* [THE REQUEST] Copy the listing below with "Outline" changed to "Trace" and nothing else altered.

== LISTED RECORDS ==

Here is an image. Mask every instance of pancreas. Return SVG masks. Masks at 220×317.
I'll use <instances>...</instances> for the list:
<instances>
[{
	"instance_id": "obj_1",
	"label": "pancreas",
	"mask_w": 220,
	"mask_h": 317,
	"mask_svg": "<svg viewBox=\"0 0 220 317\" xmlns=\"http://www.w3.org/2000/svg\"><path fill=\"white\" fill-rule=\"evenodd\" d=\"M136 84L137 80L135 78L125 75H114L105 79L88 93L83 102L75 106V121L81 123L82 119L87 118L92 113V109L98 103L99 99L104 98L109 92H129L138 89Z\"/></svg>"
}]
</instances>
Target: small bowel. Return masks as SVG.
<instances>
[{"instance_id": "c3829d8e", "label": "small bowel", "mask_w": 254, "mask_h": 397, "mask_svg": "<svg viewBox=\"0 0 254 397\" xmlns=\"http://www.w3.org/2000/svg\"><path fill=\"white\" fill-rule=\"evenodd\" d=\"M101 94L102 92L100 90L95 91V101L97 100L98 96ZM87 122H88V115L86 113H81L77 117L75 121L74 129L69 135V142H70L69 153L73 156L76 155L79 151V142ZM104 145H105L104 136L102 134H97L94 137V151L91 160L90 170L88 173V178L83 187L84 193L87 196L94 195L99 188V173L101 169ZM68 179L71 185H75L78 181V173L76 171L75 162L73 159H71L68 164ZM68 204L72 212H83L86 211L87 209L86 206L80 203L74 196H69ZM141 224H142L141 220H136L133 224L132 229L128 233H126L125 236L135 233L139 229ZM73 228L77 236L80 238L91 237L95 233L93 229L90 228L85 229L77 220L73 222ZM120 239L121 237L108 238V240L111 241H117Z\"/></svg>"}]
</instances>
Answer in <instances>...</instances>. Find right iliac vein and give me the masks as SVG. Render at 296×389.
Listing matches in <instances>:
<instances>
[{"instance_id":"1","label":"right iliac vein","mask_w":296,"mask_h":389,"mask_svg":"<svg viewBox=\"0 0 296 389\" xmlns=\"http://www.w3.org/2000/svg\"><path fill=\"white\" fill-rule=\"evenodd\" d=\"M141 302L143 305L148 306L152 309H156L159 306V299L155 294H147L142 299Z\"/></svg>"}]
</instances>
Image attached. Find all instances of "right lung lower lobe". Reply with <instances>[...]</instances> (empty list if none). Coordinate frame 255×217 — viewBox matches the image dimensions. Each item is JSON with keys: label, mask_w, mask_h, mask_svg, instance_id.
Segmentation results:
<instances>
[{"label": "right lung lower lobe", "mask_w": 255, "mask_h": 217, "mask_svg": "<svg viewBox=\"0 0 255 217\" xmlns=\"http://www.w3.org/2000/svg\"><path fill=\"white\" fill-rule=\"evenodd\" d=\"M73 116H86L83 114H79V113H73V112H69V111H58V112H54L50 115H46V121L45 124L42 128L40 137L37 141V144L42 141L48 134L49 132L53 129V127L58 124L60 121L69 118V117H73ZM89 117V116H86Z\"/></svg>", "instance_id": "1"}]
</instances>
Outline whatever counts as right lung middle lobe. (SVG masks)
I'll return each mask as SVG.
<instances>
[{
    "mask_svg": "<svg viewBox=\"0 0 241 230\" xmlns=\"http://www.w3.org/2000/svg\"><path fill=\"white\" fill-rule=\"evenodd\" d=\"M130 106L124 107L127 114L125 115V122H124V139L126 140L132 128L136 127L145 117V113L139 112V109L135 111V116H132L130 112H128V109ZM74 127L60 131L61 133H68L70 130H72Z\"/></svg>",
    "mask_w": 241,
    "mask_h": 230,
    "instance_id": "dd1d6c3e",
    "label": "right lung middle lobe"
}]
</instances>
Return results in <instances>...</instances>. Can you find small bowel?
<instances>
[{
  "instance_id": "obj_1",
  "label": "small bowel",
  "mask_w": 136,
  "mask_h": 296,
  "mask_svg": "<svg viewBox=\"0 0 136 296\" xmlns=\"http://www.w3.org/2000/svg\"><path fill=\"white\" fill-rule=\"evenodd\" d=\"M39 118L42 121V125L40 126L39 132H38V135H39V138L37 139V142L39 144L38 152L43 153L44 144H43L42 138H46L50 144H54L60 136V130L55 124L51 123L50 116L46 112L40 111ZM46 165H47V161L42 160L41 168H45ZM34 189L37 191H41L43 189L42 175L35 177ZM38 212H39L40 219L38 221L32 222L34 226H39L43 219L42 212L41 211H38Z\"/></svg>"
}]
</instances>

===

* [THE COMPLETED TASK]
Here is an image. Mask every instance of pancreas. Return SVG masks. Masks at 220×317.
I'll use <instances>...</instances> for the list:
<instances>
[{
	"instance_id": "obj_1",
	"label": "pancreas",
	"mask_w": 220,
	"mask_h": 317,
	"mask_svg": "<svg viewBox=\"0 0 220 317\" xmlns=\"http://www.w3.org/2000/svg\"><path fill=\"white\" fill-rule=\"evenodd\" d=\"M136 84L137 80L135 78L125 75H114L105 79L88 93L83 102L75 106V121L81 123L82 119L87 118L92 113V109L98 103L99 99L104 98L109 92H129L138 89Z\"/></svg>"
}]
</instances>
Target: small bowel. Return masks as SVG.
<instances>
[{"instance_id": "c3829d8e", "label": "small bowel", "mask_w": 254, "mask_h": 397, "mask_svg": "<svg viewBox=\"0 0 254 397\" xmlns=\"http://www.w3.org/2000/svg\"><path fill=\"white\" fill-rule=\"evenodd\" d=\"M101 94L102 92L100 90L95 91V101L97 100L98 96ZM87 122H88V115L86 113H81L77 117L75 121L74 129L69 135V142H70L69 153L73 156L76 155L79 151V142ZM104 145H105L104 136L102 134H97L94 137V151L91 160L90 170L88 173V178L83 187L84 193L87 196L94 195L99 188V173L101 169ZM68 179L71 185H75L78 181V173L76 171L75 162L73 159H71L68 164ZM68 204L72 212H83L86 211L87 209L86 206L80 203L74 196H69ZM141 224H142L141 220H136L133 224L132 229L128 233H126L125 236L135 233L139 229ZM73 228L77 236L80 238L91 237L95 233L93 229L90 228L85 229L77 220L73 222ZM120 239L121 237L108 238V240L111 241H117Z\"/></svg>"}]
</instances>
Answer in <instances>...</instances>. Find right iliac vein and give me the masks as SVG. Render at 296×389.
Listing matches in <instances>:
<instances>
[{"instance_id":"1","label":"right iliac vein","mask_w":296,"mask_h":389,"mask_svg":"<svg viewBox=\"0 0 296 389\" xmlns=\"http://www.w3.org/2000/svg\"><path fill=\"white\" fill-rule=\"evenodd\" d=\"M141 302L143 305L148 306L152 309H156L159 306V299L155 294H147L142 299Z\"/></svg>"}]
</instances>
Image attached. Find all instances of "right lung lower lobe". Reply with <instances>[...]</instances> (empty list if none). Coordinate frame 255×217 — viewBox matches the image dimensions. Each item is JSON with keys: label, mask_w, mask_h, mask_svg, instance_id.
Segmentation results:
<instances>
[{"label": "right lung lower lobe", "mask_w": 255, "mask_h": 217, "mask_svg": "<svg viewBox=\"0 0 255 217\" xmlns=\"http://www.w3.org/2000/svg\"><path fill=\"white\" fill-rule=\"evenodd\" d=\"M73 116H86L83 114H79V113H73V112H69V111H58V112H54L50 115H46V121L45 124L42 128L40 137L37 141V144L42 141L48 134L49 132L53 129V127L58 124L60 121L69 118V117H73ZM89 117V116H86Z\"/></svg>", "instance_id": "1"}]
</instances>
Trace whatever counts as right lung middle lobe. (SVG masks)
I'll return each mask as SVG.
<instances>
[{
    "mask_svg": "<svg viewBox=\"0 0 241 230\" xmlns=\"http://www.w3.org/2000/svg\"><path fill=\"white\" fill-rule=\"evenodd\" d=\"M130 106L124 107L127 114L125 115V122H124V139L126 140L132 128L136 127L145 117V113L139 112V109L135 111V116H132L130 112H128V109ZM74 127L60 131L61 133H68L70 130H72Z\"/></svg>",
    "mask_w": 241,
    "mask_h": 230,
    "instance_id": "dd1d6c3e",
    "label": "right lung middle lobe"
}]
</instances>
Return results in <instances>...</instances>. Can you find small bowel?
<instances>
[{
  "instance_id": "obj_1",
  "label": "small bowel",
  "mask_w": 136,
  "mask_h": 296,
  "mask_svg": "<svg viewBox=\"0 0 136 296\" xmlns=\"http://www.w3.org/2000/svg\"><path fill=\"white\" fill-rule=\"evenodd\" d=\"M39 118L42 121V125L40 126L39 132H38V135H39V138L37 139V142L39 144L38 152L43 153L44 144H43L42 138H46L50 144H54L60 136V130L55 124L51 123L50 116L46 112L40 111ZM46 165H47V161L42 160L41 168H45ZM34 189L37 191H41L43 189L42 175L35 177ZM38 212H39L40 219L38 221L32 222L34 226H39L43 219L42 212L41 211H38Z\"/></svg>"
}]
</instances>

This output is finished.